Wellcome Open Research, Volume 4; doi:10.12688/wellcomeopenres.15486.1
Abstract:Background: Exaggerations in health news were previously found to strongly associate with similar exaggerations in press releases. Moreover, such press release exaggerations did not appear to attract more news. Methods: Here we tested the replicability of these findings in a new cohort of news and press releases based on research in UK universities in 2014 and 2015. Press releases and news were compared to their associated peer-reviewed articles to define exaggeration in advice, causal claims and human inference from non-human studies.
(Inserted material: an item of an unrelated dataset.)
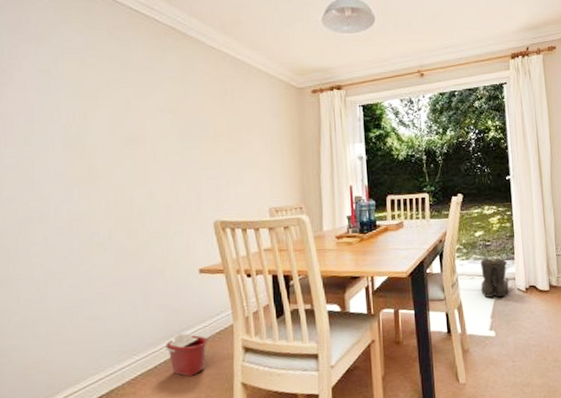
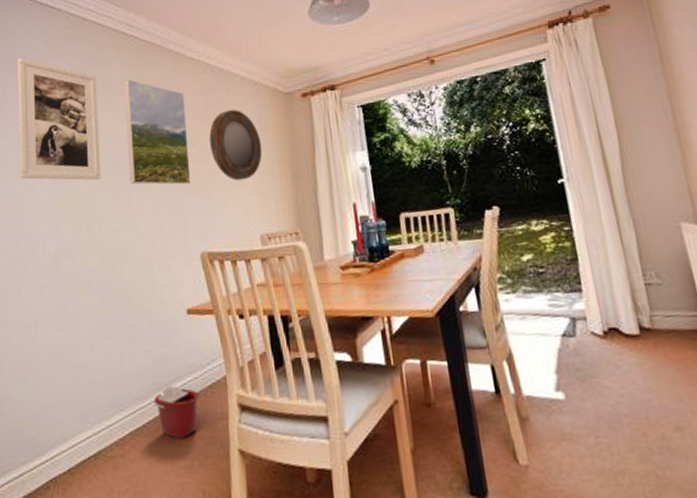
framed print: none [25,24,118,151] -> present [16,57,101,180]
Results: We found that the association between news and press releases did not replicate for advice exaggeration, while this association did replicate for causal claims and human inference from non-human studies. There was no evidence for higher news uptake for exaggerated press releases, consistent with previous results. Base exaggeration rates were lower for human inference from non-human studies, possibly reflecting the Concordat on Openness on Animal Research in the UK. Conclusions: Overall, the picture remains that the strength of news statements is normally associated with the strength of press release statements, and without evidence that exaggerated statements get significantly more news.